# To do
Each line of the material holding the word "para" must be identified and copied.

# Supplied data
____________
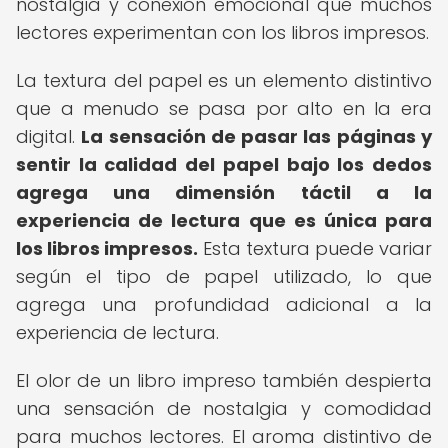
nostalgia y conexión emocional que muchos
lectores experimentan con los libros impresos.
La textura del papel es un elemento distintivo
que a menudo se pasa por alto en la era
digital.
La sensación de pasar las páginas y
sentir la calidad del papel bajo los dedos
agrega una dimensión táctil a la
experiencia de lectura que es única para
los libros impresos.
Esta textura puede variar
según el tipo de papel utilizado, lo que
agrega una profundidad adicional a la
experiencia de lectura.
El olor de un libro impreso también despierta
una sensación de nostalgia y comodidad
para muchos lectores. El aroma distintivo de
____________
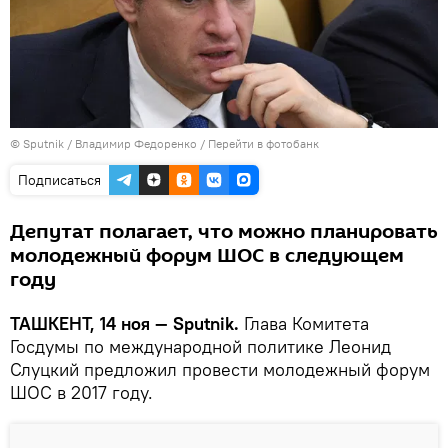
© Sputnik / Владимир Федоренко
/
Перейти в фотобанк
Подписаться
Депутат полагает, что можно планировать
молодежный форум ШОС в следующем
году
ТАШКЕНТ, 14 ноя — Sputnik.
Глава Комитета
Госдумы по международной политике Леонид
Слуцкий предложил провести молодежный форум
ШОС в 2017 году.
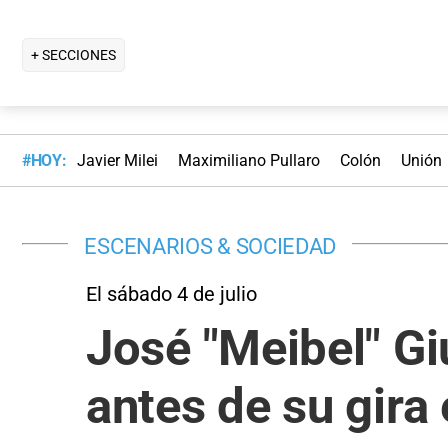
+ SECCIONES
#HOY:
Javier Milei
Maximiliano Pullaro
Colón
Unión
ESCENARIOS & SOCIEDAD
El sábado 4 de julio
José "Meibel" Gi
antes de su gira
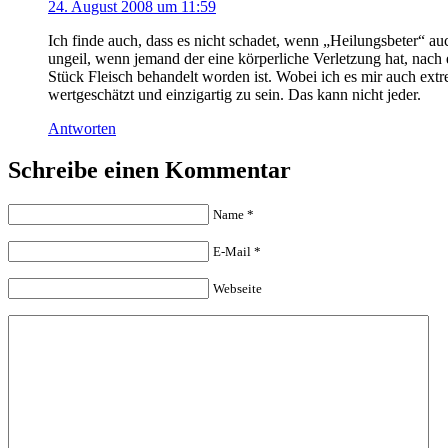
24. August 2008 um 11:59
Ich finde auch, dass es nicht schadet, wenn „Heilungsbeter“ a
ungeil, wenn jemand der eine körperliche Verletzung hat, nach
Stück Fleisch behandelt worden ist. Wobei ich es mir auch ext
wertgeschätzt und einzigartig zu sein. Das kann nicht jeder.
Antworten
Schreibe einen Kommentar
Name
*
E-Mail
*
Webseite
____________
# Solved exercise
experiencia de lectura que es única para
para muchos lectores. El aroma distintivo de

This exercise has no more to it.